*** Opening DATA TO EXAMINE ***

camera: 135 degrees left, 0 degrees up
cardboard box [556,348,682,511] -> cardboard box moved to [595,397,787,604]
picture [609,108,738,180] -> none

*** Closing DATA TO EXAMINE ***
*** Opening DATA TO EXAMINE ***

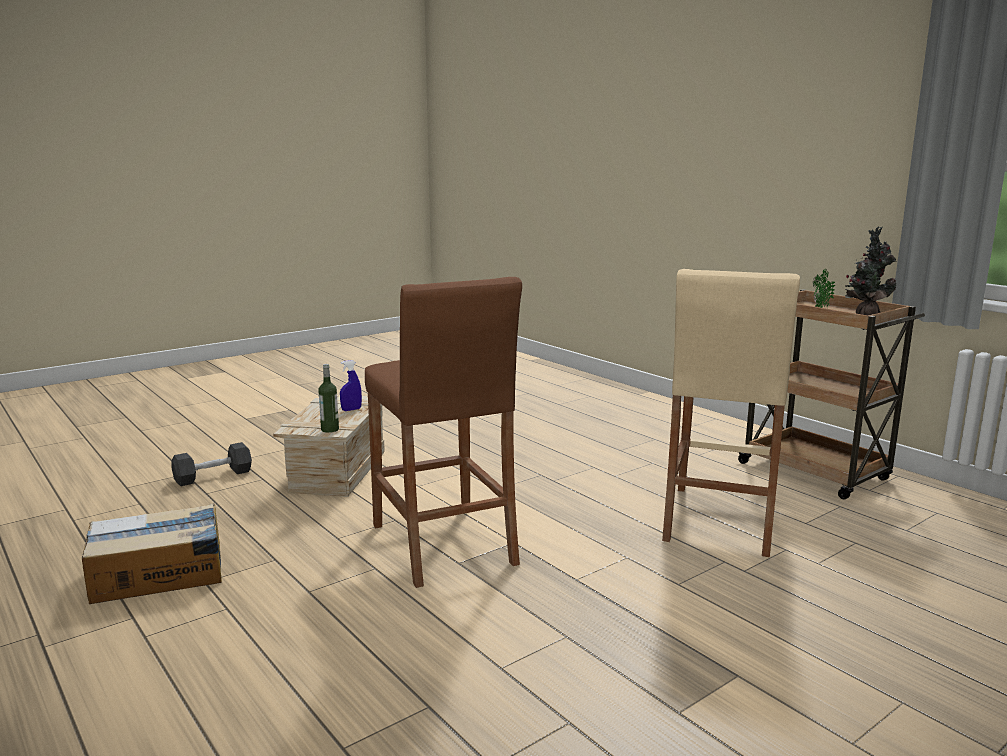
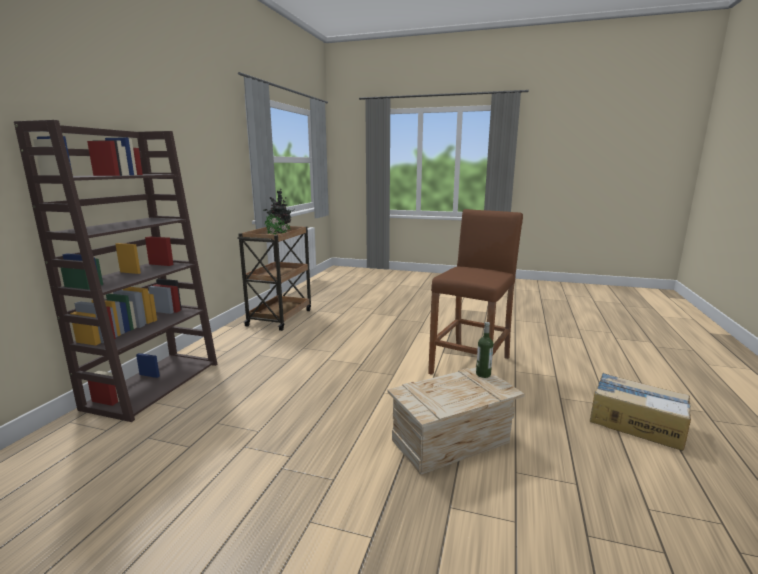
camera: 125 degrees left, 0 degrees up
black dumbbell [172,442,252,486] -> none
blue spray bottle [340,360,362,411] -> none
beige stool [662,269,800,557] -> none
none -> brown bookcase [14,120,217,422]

*** Closing DATA TO EXAMINE ***

◆ WORK REQUIRED ◆
For the lines above, output exactly those from the line containing "blue spray bottle [340,360,362,411] -> none" through the line containing "none -> brown bookcase [14,120,217,422]", and skip the others.

◆ RESULT OF THE TASK ◆
blue spray bottle [340,360,362,411] -> none
beige stool [662,269,800,557] -> none
none -> brown bookcase [14,120,217,422]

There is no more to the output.